Des soubrettes dépoussièrent la rampe de l'escalier au plumeau, les grooms en casquette se tiennent bien droit devant quatre cages d'ascenseur aux grilles dorées: Bienvenue à l'hôtel Vuitton, le défilé va bientôt commencer.

Un bruit de sonnette et l'ascenseur s'ouvre sur les premiers modèles coiffés de casquettes à visière vernie et au logo de la marque, vestes et pardessus transparents resserrés à la taille par de larges ceintures en cuir. Des chemisiers noirs à petit col claudine dentelé en cuir blanc rappellent l'uniforme des femmes de chambre et se portent avec de petits gants très courts mettant en valeur la délicatesse du poignet.

«Je passe une bonne partie de ma vie dans les hôtels et j'aime observer leur vie secrète, notamment le ballet des call-girls, maîtresses et épouses», explique en coulisse le styliste Marc Jacobs, particulièrement attentif à ce que «portent les femmes le lendemain, autre chose ou la même tenue que la veille au soir»

La collection Vuitton pour l'hiver prochain tourne autour du fétiche, «pas forcément sexuel, mais plutôt l'obsession folle qu'ont certaines clientes pour un sac «iconique», ce désir souvent irrationnel pour les objets que nous fabriquons», explique Marc Jacobs.

Une obsession soigneusement entretenue par la marque qui fait défiler chaque mannequin avec un sac de taille et de couleur différente.

L'équipe de création s'est ainsi intéressée «au porno des années 1940, avec son fantasme de la soubrette» délurée, l'hôtel étant le lieu «du scandale, de l'adultère». Mais, insiste Marc Jacobs, tout cela est «très second degré, on s'amuse»: «La mode est par définition un jeu de rôles où l'on peut inventer des personnages».

Un mannequin portant un imperméable transparent, avec une impression du logo maison, a ainsi les mains attachées par de petites menottes en cristal. «Délicieux, non?», commente Marc Jacobs, une cigarette à la main.

Les vêtements sont plutôt sages, les jupes tombent systématiquement sous le genou et les cols sont fermés sous le cou. Mais le styliste choisit aussi de faire défiler un bon nombre de modèles en culotte, avec de simples bas, forçant le regard à se concentrer sur une seule pièce, chemisier ou veste.

«C'est grivois et presque innocent à la fois», souligne le styliste américain. «J'avais envie que les filles soient couvertes, qu'elles ne montrent pas leur peau. J'aime cette idée d'avoir quelque chose à dévoiler, de ne pas tout montrer tout de suite.
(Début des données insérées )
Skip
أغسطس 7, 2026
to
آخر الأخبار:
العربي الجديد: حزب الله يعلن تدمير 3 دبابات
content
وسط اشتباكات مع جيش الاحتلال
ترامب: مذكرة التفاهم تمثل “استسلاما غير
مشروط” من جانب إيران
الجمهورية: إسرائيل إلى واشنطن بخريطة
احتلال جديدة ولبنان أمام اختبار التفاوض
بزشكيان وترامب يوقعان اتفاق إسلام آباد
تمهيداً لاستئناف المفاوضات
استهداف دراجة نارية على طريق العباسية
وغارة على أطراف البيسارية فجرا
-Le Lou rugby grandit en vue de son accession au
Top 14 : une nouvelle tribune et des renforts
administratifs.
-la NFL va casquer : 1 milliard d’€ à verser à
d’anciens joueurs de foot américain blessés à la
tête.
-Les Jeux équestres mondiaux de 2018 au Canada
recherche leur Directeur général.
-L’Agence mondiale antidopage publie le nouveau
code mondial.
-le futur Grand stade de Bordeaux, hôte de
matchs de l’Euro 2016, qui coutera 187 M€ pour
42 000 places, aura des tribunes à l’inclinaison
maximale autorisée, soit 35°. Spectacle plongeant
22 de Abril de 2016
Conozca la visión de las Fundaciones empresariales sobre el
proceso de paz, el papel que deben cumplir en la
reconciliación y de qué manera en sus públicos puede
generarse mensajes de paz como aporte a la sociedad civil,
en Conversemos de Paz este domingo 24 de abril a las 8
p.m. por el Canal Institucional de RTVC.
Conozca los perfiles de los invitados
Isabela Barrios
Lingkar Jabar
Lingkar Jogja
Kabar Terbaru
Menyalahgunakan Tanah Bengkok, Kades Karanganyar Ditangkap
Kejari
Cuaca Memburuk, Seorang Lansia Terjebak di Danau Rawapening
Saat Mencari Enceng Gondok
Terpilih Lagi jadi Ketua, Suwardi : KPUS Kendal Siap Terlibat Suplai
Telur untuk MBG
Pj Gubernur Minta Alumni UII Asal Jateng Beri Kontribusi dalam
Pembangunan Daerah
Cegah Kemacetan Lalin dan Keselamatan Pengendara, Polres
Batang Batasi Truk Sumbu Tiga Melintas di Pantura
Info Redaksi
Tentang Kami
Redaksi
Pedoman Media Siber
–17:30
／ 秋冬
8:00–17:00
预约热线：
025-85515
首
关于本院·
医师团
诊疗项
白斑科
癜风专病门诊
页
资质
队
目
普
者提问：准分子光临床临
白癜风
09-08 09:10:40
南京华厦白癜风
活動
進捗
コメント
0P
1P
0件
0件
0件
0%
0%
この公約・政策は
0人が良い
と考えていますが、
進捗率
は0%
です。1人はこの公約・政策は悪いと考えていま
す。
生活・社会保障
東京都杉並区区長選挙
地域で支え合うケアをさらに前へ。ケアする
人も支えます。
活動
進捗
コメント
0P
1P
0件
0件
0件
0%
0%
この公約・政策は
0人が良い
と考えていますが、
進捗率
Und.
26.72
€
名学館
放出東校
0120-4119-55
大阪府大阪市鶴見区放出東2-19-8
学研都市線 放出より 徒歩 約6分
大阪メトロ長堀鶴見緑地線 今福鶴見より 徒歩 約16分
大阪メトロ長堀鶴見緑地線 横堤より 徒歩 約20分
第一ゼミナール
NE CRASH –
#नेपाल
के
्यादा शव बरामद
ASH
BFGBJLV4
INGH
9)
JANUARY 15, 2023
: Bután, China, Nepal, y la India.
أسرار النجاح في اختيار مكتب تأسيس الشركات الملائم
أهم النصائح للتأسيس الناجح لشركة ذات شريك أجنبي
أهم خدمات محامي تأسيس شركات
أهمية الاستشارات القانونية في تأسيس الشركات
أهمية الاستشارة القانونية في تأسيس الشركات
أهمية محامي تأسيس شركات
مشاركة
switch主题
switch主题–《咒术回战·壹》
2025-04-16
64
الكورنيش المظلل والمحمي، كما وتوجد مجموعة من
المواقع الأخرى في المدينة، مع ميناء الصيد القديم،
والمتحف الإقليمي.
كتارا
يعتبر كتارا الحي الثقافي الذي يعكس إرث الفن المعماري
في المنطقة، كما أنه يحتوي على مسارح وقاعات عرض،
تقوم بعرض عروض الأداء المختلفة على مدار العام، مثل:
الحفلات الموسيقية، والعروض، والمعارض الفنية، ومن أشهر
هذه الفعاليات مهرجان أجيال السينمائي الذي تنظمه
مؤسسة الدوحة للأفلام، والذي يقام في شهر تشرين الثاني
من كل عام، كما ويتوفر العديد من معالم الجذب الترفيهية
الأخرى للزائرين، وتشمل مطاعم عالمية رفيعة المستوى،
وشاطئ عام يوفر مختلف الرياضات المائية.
Pour le défilé, soit elles portent des jupes plutôt «prudes», soit elles n'en portent pas du tout!», plaisante-t-il.

D'autres arrivent aussi en mini-short, comme la top-model Kate Moss qui ferme la marche du défilé, en veste de dentelle noire épaisse aux volumineuses manches en fausse fourrure, fumant langoureusement une cigarette pour les photographes.

Comme pour la veste de «Kate», Marc Jacobs multiplie les gros boutons en plastique noir, mais aussi les épaules rondes et les proportions exagérées pour donner aux mannequins «un côté poupée, un peu irréel». Comme ces jodhpurs exagérés, peu flatteurs pour la silhouette, ou ces petits tailleurs gris ou vert forêt dont la veste près du corps souligne la poitrine grâce à des pinces.